If anyone has any advice with getting the text of a web page without this issue, or at least a work-around so that I can convert the invalid string to a valid one, it'd be appreciated
Cheers!
Comments
clarification
Actually after playing around a bit, let me clarify the problem I'm having:
Using Curl /wget in either of the following ways:
I then view either of the text files using text editor (have tried 'vim' and 'text editor') and international characters display 'normally'...eg:
"Preferências"
However when viewed using utilities like 'less' the same word is displayed as: "Preferncias".
Now it's not really 'less' that I have a problem with but when I try to load the text file via PHP or execute a command like:
$page = shell_exec("curl www.google.com.br")
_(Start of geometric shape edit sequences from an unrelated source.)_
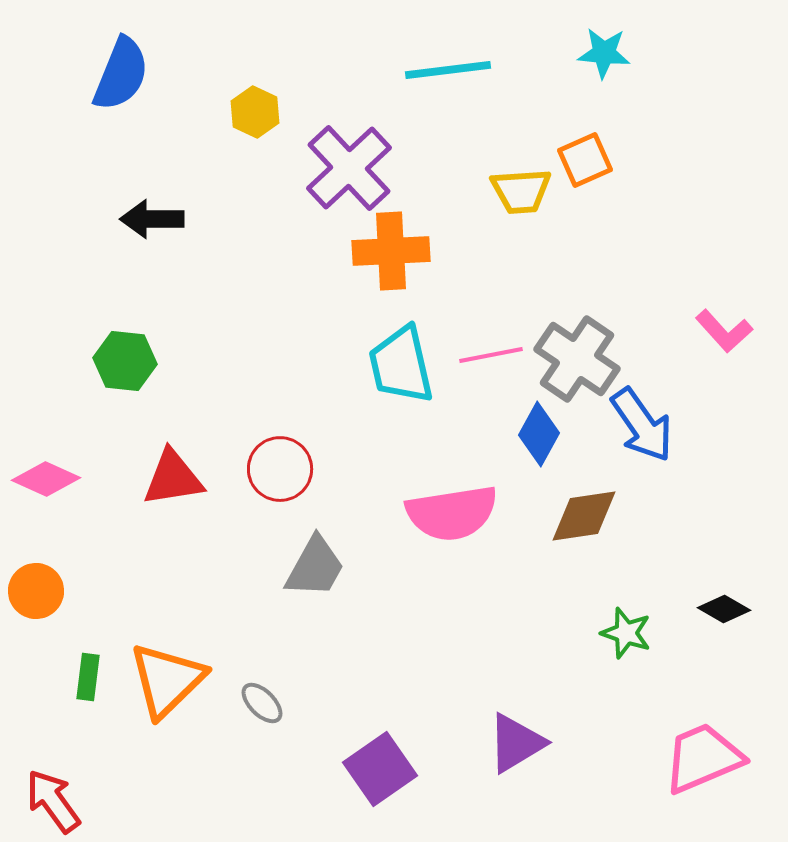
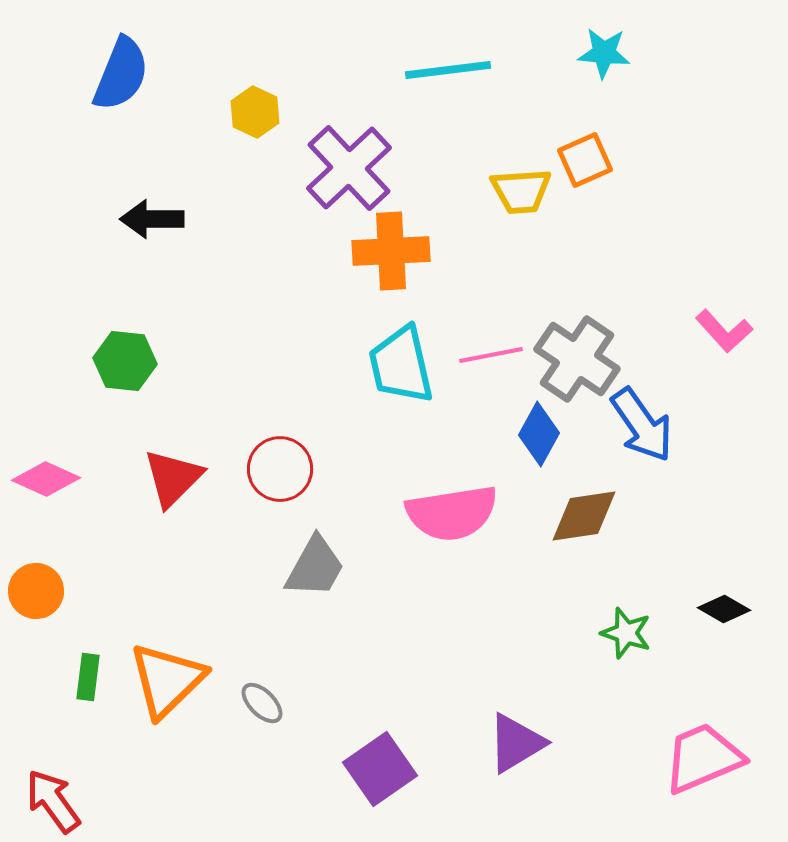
red triangle: rotated 36 degrees counterclockwise
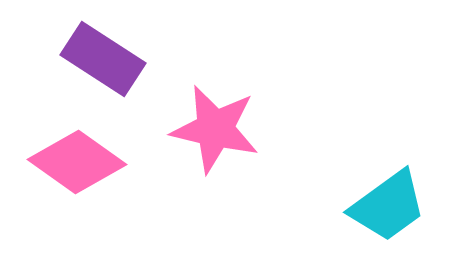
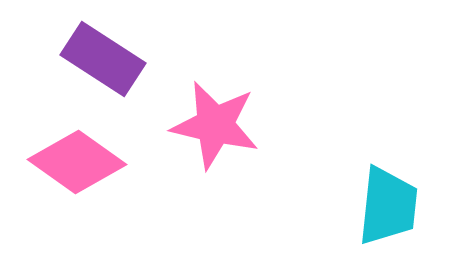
pink star: moved 4 px up
cyan trapezoid: rotated 48 degrees counterclockwise
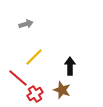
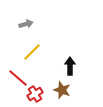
yellow line: moved 2 px left, 5 px up
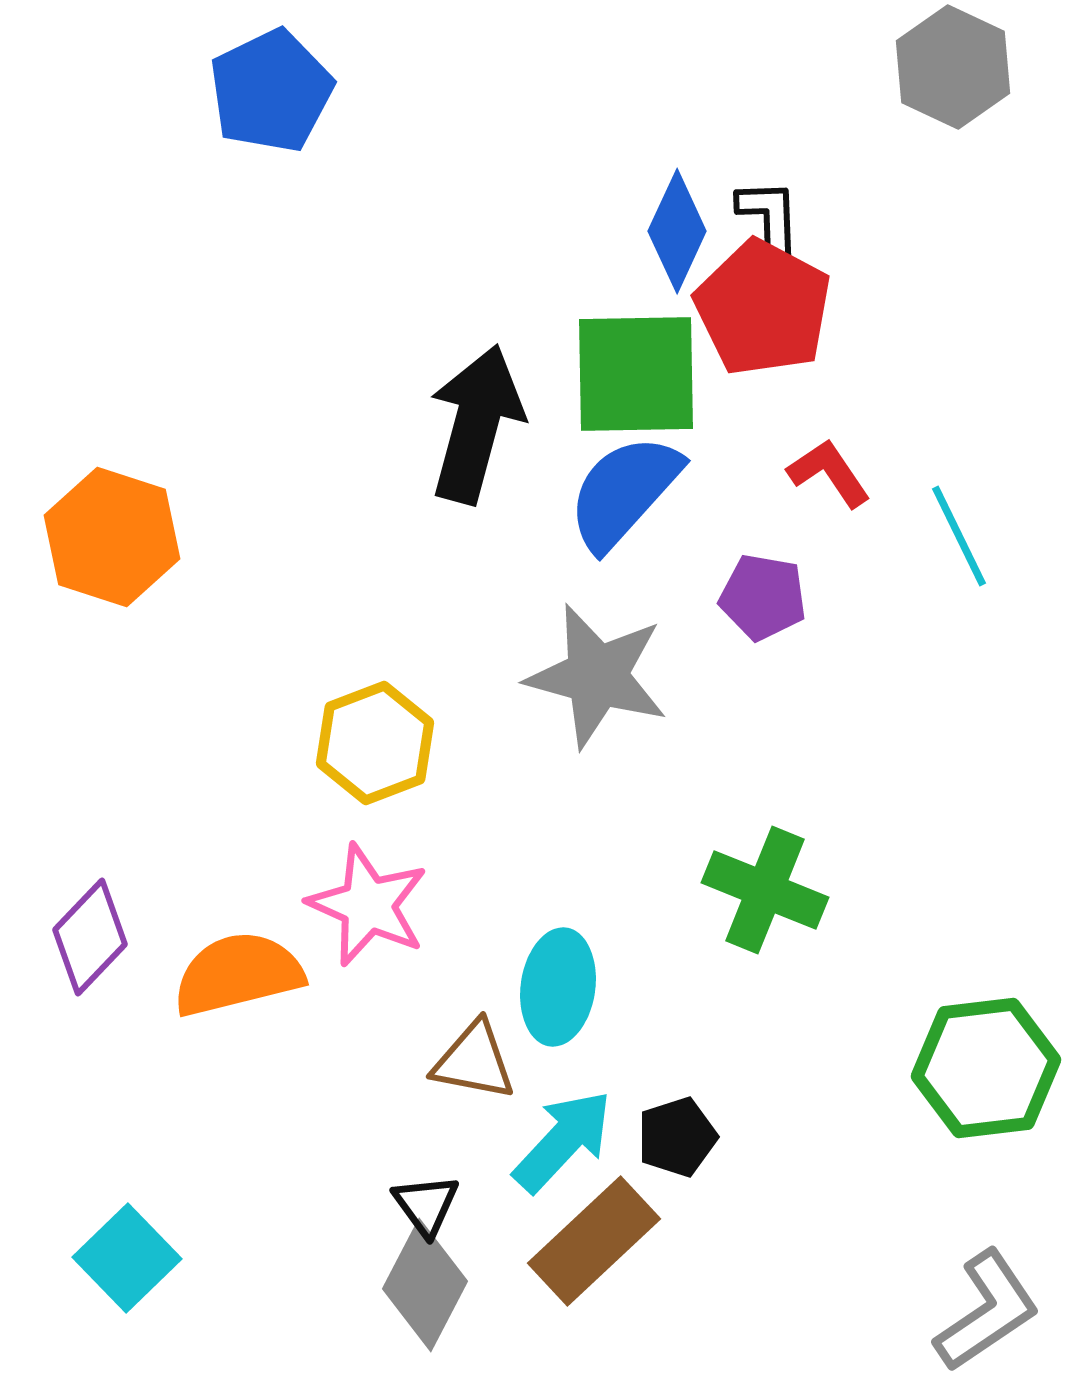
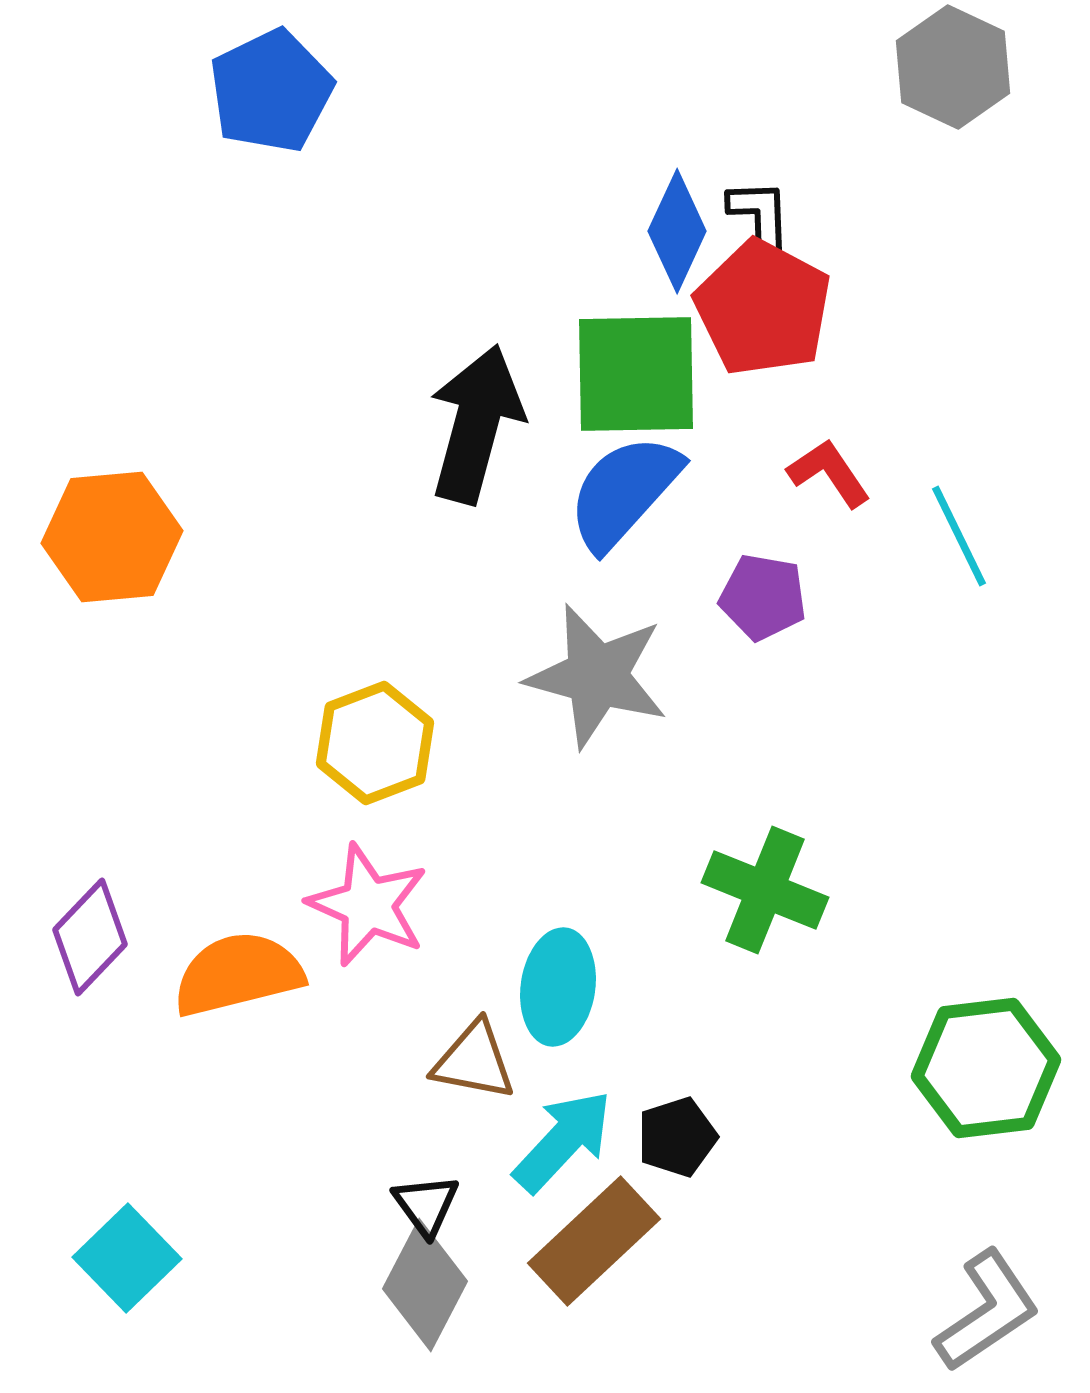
black L-shape: moved 9 px left
orange hexagon: rotated 23 degrees counterclockwise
it seems to mess up the international characters, which display as a black diamond with a question mark in them....
I have tried "html_entity_decode()" but that doesn't help...
Any tips?
for posterity and anyone
for posterity and anyone having a similar issue....
I had tried "html_entity_decode" and "htmlspecialchars" functions thinknig they should have handled utf8 issues - solved by applying "utf8_encode($string)" function! DOH!